__Work instructions__: Report each line of the records where "Copyright" occurs.

Dataset entries
------------------------------------------------------------------------

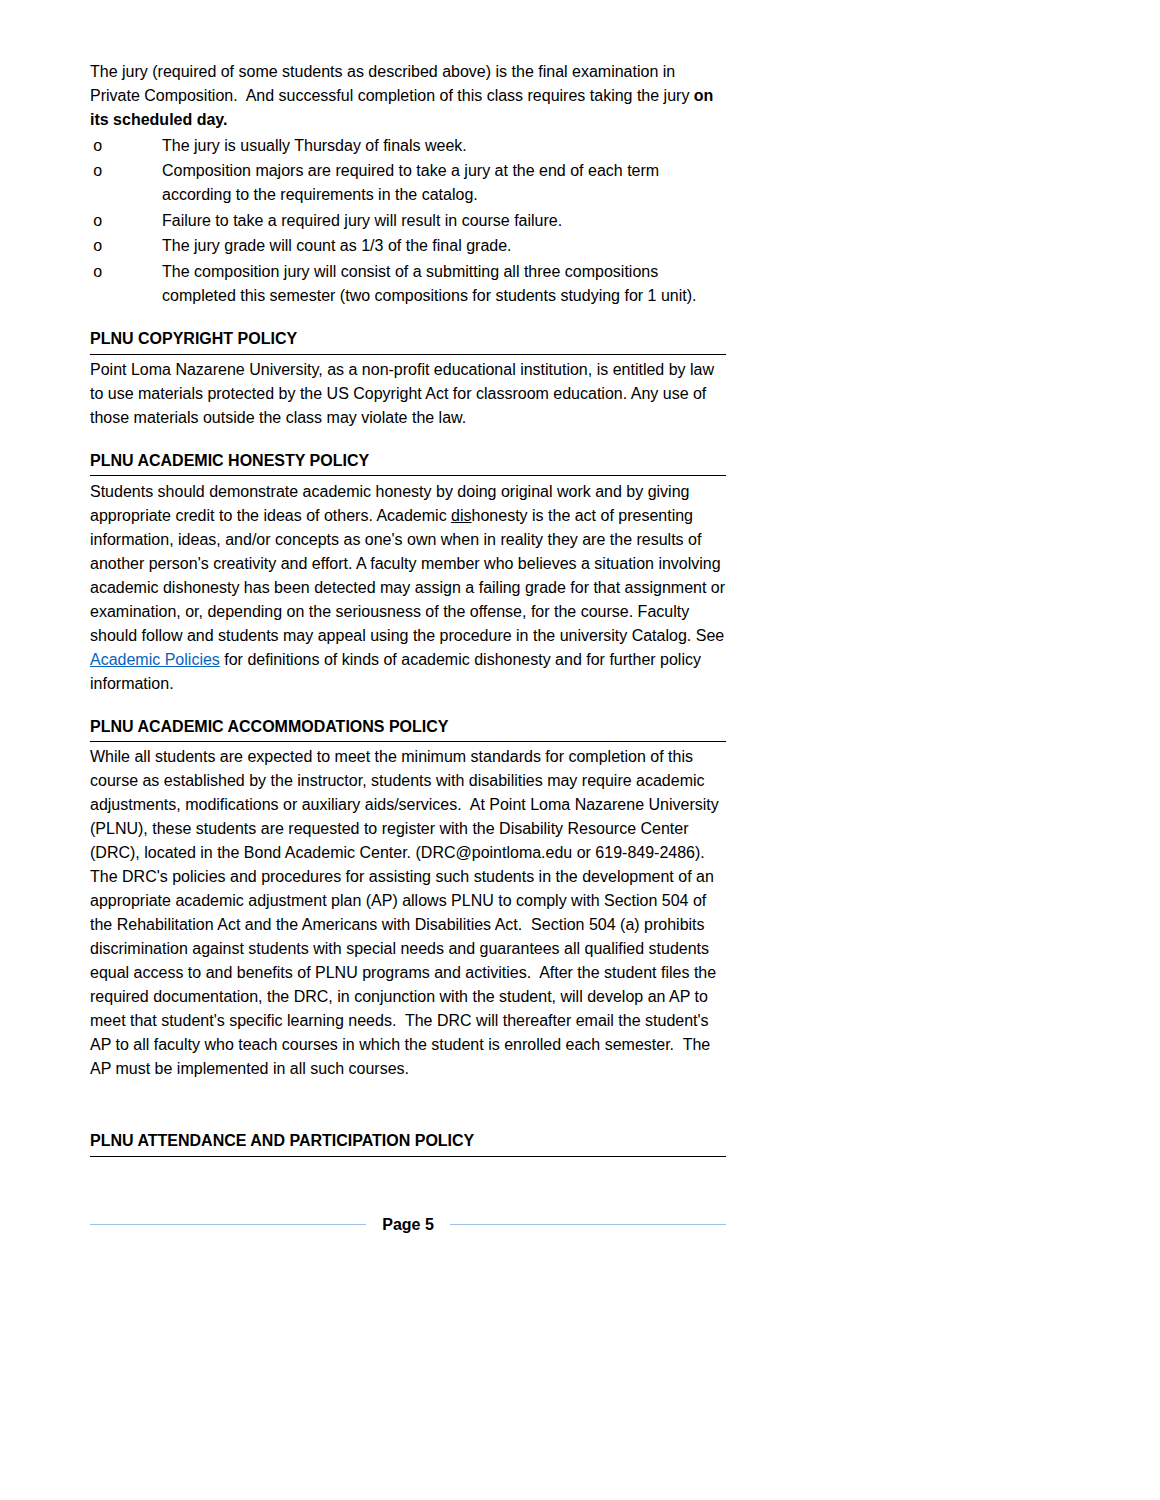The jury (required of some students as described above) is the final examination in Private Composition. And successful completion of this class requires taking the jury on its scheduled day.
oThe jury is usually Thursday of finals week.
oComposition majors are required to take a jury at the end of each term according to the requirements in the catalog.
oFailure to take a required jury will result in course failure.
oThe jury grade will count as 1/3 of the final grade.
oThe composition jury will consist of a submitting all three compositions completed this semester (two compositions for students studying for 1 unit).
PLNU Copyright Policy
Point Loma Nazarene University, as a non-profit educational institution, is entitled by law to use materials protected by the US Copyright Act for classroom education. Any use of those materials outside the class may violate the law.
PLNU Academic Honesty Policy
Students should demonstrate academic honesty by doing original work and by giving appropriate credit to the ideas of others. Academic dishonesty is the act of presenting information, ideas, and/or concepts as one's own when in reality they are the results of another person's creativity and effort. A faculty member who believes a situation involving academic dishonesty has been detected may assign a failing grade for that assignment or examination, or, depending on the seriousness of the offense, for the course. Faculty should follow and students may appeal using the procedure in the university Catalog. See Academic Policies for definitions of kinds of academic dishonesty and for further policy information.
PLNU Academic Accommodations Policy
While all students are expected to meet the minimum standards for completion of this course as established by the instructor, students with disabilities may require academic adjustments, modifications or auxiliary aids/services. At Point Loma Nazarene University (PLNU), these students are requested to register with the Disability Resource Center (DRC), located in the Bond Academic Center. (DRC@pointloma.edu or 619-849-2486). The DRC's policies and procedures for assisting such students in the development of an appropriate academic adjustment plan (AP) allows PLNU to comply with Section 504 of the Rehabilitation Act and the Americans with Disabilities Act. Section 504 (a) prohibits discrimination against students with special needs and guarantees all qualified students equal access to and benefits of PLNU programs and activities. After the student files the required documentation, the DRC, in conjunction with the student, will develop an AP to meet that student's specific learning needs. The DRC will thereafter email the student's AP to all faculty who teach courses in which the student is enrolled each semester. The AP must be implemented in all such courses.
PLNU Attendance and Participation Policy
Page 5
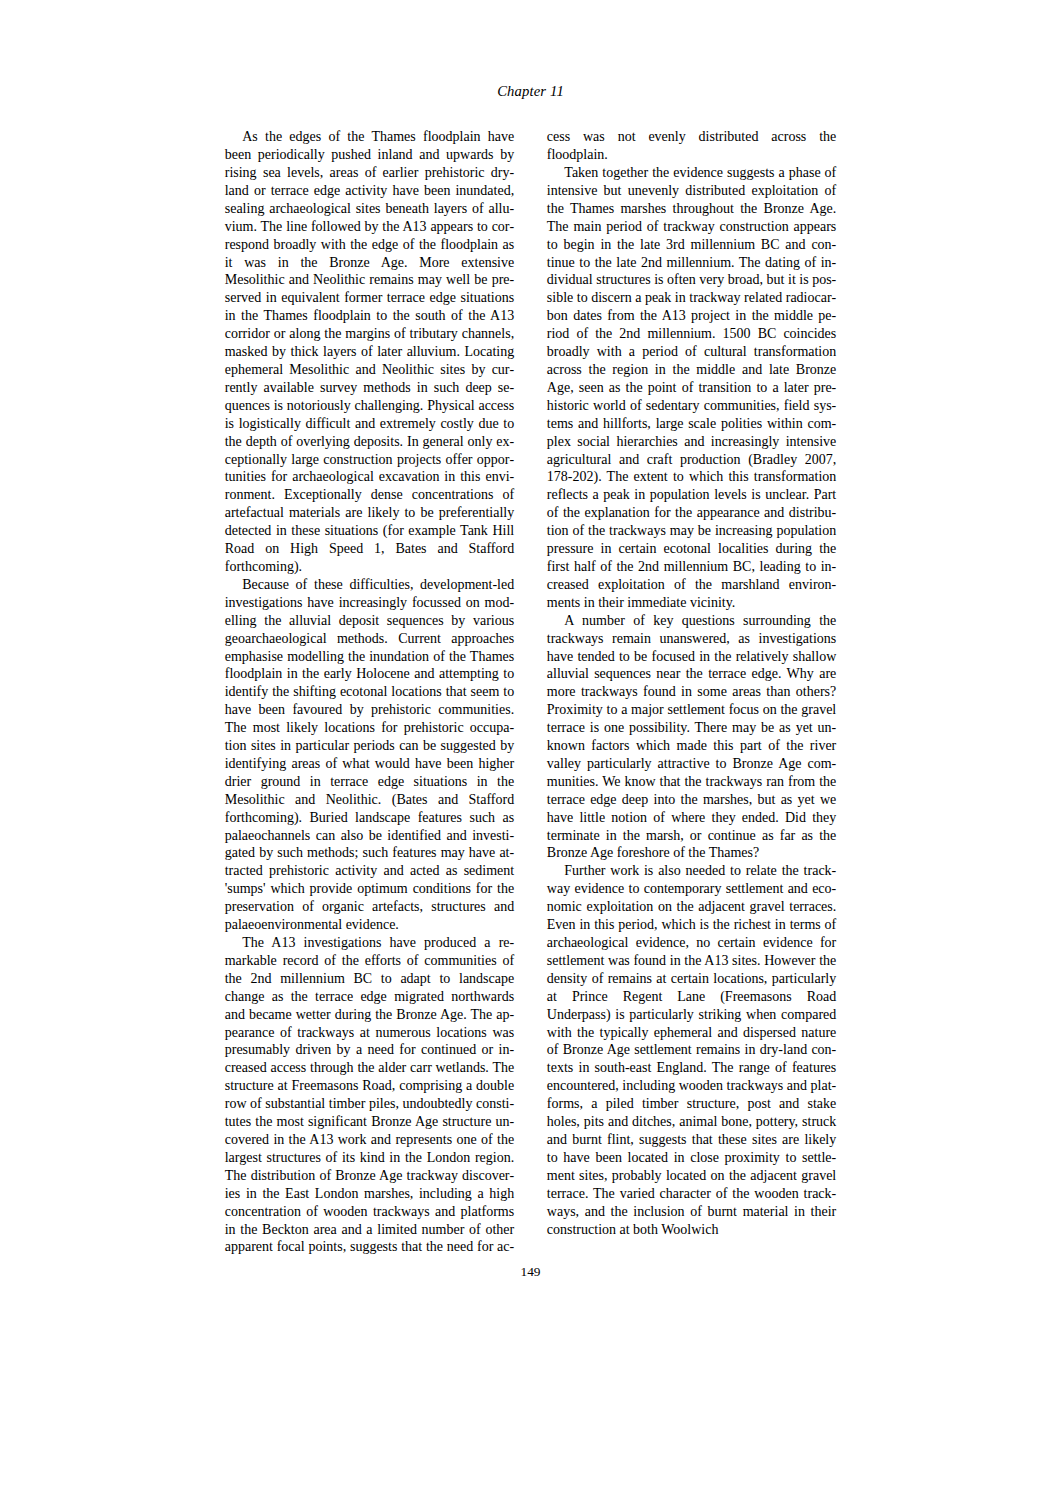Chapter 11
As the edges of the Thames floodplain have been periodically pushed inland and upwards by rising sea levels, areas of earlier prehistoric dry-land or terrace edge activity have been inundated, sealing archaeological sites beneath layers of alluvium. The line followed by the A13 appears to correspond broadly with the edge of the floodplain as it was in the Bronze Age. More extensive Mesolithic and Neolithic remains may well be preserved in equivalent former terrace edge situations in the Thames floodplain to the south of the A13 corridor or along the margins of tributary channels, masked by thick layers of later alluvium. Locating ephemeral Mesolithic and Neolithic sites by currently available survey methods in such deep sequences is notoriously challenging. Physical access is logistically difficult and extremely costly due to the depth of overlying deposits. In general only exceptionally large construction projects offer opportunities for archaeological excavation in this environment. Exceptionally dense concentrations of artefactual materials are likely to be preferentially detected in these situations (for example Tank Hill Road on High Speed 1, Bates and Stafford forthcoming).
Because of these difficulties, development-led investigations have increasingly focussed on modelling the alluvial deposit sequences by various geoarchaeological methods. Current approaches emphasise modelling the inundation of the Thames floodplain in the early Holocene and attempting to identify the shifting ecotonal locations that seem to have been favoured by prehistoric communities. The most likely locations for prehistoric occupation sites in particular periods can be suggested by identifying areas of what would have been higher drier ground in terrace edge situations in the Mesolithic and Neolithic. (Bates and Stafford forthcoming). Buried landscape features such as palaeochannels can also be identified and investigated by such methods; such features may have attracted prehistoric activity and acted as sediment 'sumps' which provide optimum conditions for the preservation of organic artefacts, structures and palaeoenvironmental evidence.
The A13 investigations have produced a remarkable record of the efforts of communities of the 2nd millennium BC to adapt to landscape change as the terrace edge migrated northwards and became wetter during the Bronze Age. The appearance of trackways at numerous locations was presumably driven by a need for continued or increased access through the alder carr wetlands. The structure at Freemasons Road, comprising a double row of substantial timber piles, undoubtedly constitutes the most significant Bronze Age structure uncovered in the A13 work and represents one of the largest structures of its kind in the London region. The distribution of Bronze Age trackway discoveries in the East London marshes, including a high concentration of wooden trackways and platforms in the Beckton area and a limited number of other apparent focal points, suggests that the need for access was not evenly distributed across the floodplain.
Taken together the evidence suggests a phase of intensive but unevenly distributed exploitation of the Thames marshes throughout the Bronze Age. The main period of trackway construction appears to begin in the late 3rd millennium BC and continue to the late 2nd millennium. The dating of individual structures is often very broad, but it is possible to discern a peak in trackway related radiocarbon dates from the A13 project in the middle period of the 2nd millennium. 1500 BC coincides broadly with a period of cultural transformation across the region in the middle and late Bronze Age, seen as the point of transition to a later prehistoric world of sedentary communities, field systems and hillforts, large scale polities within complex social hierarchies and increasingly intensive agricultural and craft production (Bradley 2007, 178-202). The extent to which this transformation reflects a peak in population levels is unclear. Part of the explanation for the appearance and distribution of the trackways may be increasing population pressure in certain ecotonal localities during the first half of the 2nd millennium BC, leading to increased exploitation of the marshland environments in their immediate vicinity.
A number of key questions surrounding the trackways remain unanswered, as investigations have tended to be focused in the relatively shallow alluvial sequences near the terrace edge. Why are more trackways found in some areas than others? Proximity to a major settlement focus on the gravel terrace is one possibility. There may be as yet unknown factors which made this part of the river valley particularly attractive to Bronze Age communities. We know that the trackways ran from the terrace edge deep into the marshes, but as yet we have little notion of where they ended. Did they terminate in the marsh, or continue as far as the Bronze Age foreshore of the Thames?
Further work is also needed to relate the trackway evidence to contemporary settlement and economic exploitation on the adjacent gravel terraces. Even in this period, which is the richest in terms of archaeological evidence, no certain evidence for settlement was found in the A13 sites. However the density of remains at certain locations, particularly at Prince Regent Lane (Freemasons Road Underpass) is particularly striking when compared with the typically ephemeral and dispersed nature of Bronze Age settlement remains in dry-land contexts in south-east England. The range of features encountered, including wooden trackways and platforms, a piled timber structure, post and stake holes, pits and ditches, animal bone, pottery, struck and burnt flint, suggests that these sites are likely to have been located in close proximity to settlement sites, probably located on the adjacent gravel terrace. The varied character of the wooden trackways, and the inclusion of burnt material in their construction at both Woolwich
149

------------------------------------------------------------------------

__Task result__:
PLNU Copyright Policy
Point Loma Nazarene University, as a non-profit educational institution, is entitled by law to use materials protected by the US Copyright Act for classroom education. Any use of those materials outside the class may violate the law.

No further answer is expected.